WORK TO BE COMPLETED:
Output the entries below exactly, from the first line to the line holding "[¶18] We have", both included.

PROVIDED INFORMATION:
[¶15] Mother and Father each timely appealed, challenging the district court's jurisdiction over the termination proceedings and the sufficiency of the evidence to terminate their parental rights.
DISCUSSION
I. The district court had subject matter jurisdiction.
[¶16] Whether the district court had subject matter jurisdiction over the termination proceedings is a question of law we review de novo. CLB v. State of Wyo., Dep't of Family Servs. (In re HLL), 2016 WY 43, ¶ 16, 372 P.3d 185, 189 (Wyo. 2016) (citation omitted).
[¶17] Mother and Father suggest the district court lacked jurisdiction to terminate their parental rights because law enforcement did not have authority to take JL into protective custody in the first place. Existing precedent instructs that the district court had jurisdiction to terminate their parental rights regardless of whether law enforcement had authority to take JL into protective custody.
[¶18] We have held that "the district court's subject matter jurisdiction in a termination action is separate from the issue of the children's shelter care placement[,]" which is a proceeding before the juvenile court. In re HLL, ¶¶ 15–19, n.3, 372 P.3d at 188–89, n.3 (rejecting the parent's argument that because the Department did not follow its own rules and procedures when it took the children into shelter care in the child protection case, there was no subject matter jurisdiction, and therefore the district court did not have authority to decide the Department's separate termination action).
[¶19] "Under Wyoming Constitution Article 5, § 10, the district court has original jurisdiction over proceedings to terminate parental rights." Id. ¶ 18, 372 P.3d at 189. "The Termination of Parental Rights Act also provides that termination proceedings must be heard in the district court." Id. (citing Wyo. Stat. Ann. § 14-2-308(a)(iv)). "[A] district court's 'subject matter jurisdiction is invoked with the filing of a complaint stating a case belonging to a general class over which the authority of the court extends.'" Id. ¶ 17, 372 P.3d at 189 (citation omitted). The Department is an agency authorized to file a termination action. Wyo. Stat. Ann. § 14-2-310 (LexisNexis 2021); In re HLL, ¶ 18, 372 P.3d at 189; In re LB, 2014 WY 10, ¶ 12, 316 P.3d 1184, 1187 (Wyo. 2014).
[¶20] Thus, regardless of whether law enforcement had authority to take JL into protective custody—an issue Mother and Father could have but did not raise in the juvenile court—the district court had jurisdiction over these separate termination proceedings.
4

OUTPUT FOR THIS TASK:
[¶15] Mother and Father each timely appealed, challenging the district court's jurisdiction over the termination proceedings and the sufficiency of the evidence to terminate their parental rights.
DISCUSSION
I. The district court had subject matter jurisdiction.
[¶16] Whether the district court had subject matter jurisdiction over the termination proceedings is a question of law we review de novo. CLB v. State of Wyo., Dep't of Family Servs. (In re HLL), 2016 WY 43, ¶ 16, 372 P.3d 185, 189 (Wyo. 2016) (citation omitted).
[¶17] Mother and Father suggest the district court lacked jurisdiction to terminate their parental rights because law enforcement did not have authority to take JL into protective custody in the first place. Existing precedent instructs that the district court had jurisdiction to terminate their parental rights regardless of whether law enforcement had authority to take JL into protective custody.
[¶18] We have held that "the district court's subject matter jurisdiction in a termination action is separate from the issue of the children's shelter care placement[,]" which is a proceeding before the juvenile court. In re HLL, ¶¶ 15–19, n.3, 372 P.3d at 188–89, n.3 (rejecting the parent's argument that because the Department did not follow its own rules and procedures when it took the children into shelter care in the child protection case, there was no subject matter jurisdiction, and therefore the district court did not have authority to decide the Department's separate termination action).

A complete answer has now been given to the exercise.